**Consigne**
Prolongez, s'il vous plaît, l'intervention sur les filières du lin, du chanvre, de la luzerne et de la fécule en reprenant juste après sa dernière phrase.

**Texte de l'exercice**
━━━━━━━━━━━━━━━━━━━━━━━━━━━━━━
M. François Marc. Ma question, monsieur le ministre, porte non sur les grandes productions agricoles de notre pays, mais sur les conditions de développement offertes actuellement aux filières bio du lin, du chanvre, de la luzerne et de la fécule de pomme de terre.
Les propriétés écologiques et environnementales de ces productions sont unanimement reconnues. Pourtant, leurs filières se trouvent aujourd’hui en péril. Comme beaucoup, je m’inquiète de la disparition de l’organisation commune des marchés dans ces secteurs, ainsi que des dispositifs de soutien direct d’« aide à la transformation » dans le cadre des droits à paiement unique, dont de telles filières pâtiront inévitablement.
On sait pourtant que la PAC post-2013 devrait reconnaître ces activités du lin, du chanvre, de la luzerne et de la fécule comme étant génératrices de ce que l’on appelle le « bien public monétisable » à l’échelle communautaire. De nouveaux dispositifs de soutien similaires aux systèmes d’« aide à la transformation » sont d’ailleurs d’ores et déjà envisagés.
En attendant, il est malheureusement à craindre que les récoltes de 2012 et 2013 ne soient difficiles. Les cours des matières agricoles évoluent dans un contexte, on le sait, extrêmement tendu. La semaine dernière encore, les experts chargés d’élaborer le rapport Cyclope parlaient de « malédiction des matières premières ». La volatilité des cours aidant, on peut aisément imaginer les conséquences sur les arbitrages en termes d’assolement que prendront prochainement les agriculteurs, à savoir la réduction inéluctable des surfaces de chanvre, de lin, de fécule et de luzerne.
Or on sait qu’il est souvent difficile de remettre en culture des surfaces dont l’exploitation a été réduite pendant ne serait-ce que deux années.
Est-ce donc vraiment souhaitable ? Je ne le crois pas.
Alors que la France pâtit d’un certain retard en matière d’économie verte, il est évident qu’il revient aux politiques publiques d’assurer les conditions de développement de l’offre. Le levier réglementaire incitatif doit donc pouvoir être actionné afin de donner le ballon d’oxygène nécessaire permettant à ces productions de trouver en 2012 et en 2013 les conditions d’une rentabilité satisfaisante.
Je souhaiterais que le Gouvernement nous précise également aujourd’hui ses réelles intentions à l’égard de ces filières bio, des filières en émergence, porteuses d’avenir et essentielles pour une économie verte dont la France a besoin dans le contexte international actuel.
Monsieur le ministre, une solution technique d’appui temporaire pour les campagnes 2012 et 2013 est possible grâce aux articles 63 et 68 du règlement CE 73/2009. Pourriez-vous m’indiquer dans quelles conditions nous serions susceptibles de bénéficier de cette aide relais ? Cela éviterait que ne soient pénalisées des productions qui ont tout leur sens en termes d’économie verte.
━━━━━━━━━━━━━━━━━━━━━━━━━━━━━━
**Données fournies**
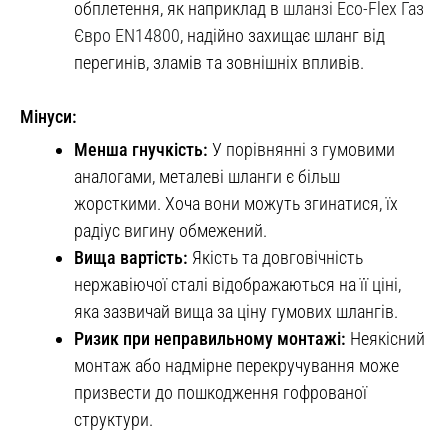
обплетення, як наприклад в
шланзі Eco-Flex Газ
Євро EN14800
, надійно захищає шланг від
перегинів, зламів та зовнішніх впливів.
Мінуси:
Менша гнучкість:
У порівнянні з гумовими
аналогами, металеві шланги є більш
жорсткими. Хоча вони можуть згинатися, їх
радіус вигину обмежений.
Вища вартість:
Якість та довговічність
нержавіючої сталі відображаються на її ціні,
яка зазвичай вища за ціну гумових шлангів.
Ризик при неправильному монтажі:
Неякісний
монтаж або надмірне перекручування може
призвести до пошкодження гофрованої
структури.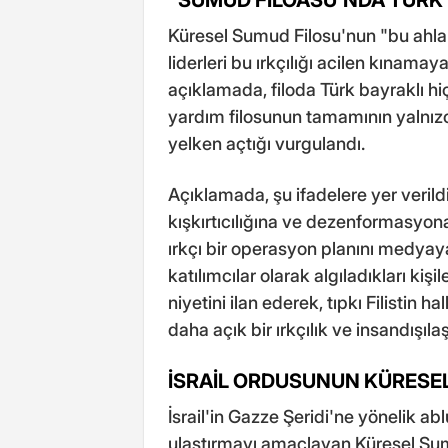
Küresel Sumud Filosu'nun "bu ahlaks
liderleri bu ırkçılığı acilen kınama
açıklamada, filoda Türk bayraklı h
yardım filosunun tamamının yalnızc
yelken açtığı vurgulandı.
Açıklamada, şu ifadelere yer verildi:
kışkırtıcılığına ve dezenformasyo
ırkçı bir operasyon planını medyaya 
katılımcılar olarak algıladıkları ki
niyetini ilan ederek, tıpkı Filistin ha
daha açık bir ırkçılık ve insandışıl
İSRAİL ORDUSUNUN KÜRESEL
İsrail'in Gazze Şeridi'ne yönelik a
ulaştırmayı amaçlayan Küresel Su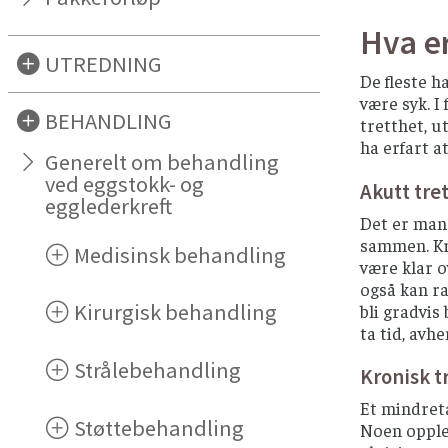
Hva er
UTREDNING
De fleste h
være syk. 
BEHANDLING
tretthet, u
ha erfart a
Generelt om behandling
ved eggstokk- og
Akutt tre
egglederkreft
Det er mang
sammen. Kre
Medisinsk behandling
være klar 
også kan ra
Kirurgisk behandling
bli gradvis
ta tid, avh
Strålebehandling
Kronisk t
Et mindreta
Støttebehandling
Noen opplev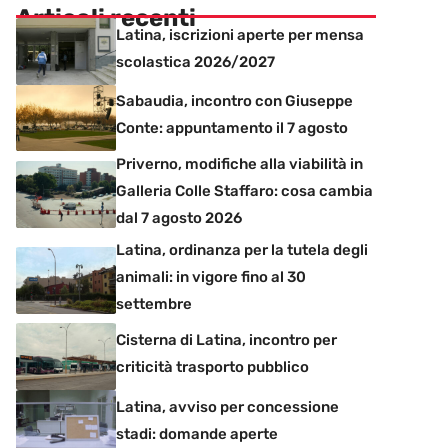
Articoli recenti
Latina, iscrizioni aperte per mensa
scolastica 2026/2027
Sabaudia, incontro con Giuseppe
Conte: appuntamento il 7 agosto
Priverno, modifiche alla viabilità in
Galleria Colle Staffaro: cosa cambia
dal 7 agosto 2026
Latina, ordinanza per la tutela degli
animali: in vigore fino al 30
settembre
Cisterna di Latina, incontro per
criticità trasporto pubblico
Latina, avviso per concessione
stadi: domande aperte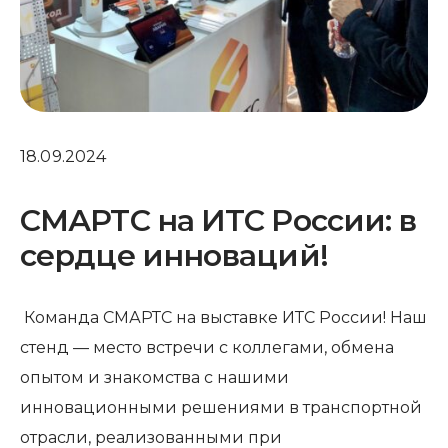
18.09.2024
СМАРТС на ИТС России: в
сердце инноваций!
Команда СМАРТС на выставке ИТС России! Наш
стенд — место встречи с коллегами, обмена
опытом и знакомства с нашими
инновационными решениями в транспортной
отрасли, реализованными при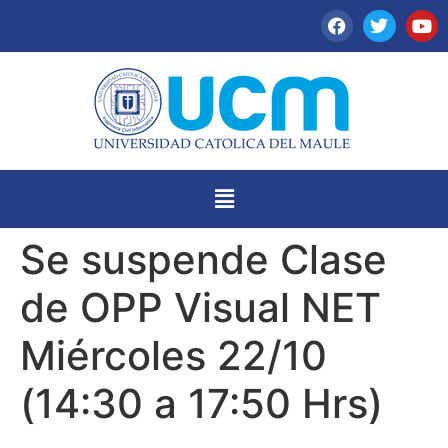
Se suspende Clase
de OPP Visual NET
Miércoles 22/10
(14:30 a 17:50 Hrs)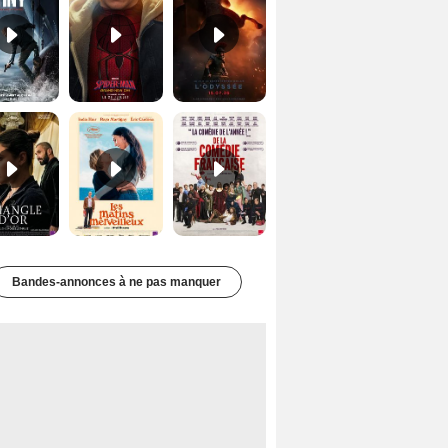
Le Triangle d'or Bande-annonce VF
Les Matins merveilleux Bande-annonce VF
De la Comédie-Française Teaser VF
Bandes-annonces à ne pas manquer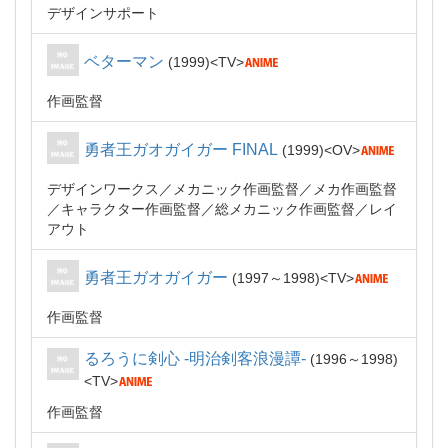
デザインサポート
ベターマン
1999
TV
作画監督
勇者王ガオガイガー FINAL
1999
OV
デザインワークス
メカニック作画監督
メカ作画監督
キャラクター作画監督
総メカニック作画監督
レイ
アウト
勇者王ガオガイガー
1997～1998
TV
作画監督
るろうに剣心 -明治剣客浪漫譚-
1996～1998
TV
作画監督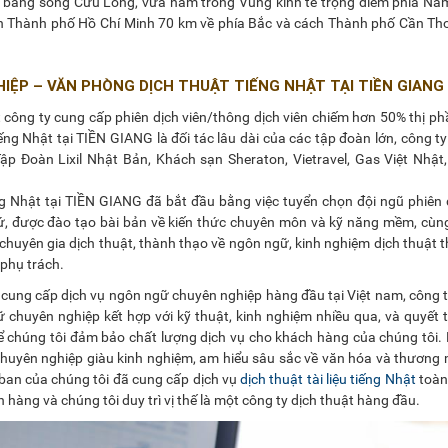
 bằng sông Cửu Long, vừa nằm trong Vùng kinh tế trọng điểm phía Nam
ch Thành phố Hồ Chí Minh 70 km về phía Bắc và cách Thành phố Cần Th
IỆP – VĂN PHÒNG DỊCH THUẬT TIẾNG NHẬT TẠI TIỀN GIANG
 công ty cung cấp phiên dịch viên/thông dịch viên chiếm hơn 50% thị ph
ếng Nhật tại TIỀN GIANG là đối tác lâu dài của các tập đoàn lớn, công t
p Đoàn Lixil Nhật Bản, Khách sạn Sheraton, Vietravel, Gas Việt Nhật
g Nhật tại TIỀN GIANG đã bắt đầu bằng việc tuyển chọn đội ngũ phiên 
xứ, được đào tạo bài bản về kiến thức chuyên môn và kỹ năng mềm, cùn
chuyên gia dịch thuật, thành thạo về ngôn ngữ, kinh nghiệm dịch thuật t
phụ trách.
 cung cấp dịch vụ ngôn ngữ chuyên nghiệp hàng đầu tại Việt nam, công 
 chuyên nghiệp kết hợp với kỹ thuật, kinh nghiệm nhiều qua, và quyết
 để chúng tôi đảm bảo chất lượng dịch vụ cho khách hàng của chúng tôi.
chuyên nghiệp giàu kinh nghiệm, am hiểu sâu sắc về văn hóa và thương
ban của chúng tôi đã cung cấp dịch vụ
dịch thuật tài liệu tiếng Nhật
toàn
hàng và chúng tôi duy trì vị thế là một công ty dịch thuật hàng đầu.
━━━━━━━━━━━━━━━━━━━━━━━━━━━━━━
**Votre réponse**
Mme la présidente. La parole est à M. le ministre.
M. Bruno Le Maire, ministre de l'agriculture, de l'alimentation, de la pêche, de la ruralité et de l'aménagement du territoire. Monsieur le sénateur, je partage entièrement votre analyse sur la pertinence du développement des filières de la fécule de pommes de terre, du chanvre, du lin ou de la luzerne, chacune d’elles appartenant d’ailleurs à des catégories assez différentes du point de vue des dispositifs d’aides dont elles peuvent bénéficier.
Je rappelle au passage que la Haute-Normandie, ma région d’élection, est la première productrice de lin en France et parmi les premières productrices au monde.
Outre l’habillement, cette filière bénéficie de vrais débouchés tout à fait nouveaux, dans le secteur de la santé, mais aussi dans celui des transports, les fibres de lin pouvant servir, par exemple, à l’aviation ou à l’automobile. Elle présente aussi des avantages en termes de stockage de carbone, d’utilisation limitée d’intrants, de diversité des assolements.
Au total, la filière est d’un bénéfice environnemental considérable, comme vous l’avez rappelé.
Le lin fait l’objet d’un programme de promotion qui est soutenu par l’Union européenne et par la France et que nous continuerons à défendre dans les années à venir.
J’en viens aux aides dont peuvent disposer ces différentes cultures.
La luzerne est et restera intégrée dans le plan protéines. C’est l’un des enjeux stratégiques pour l’agriculture française, car nous importons trop de protéines végétales, en particulier du Brésil et de l’Argentine. C’est bien pour ces pays, mais si la France pouvait, dans les années à venir, gagner en indépendance en matière de production de protéines végétales, ce serait une excellente chose.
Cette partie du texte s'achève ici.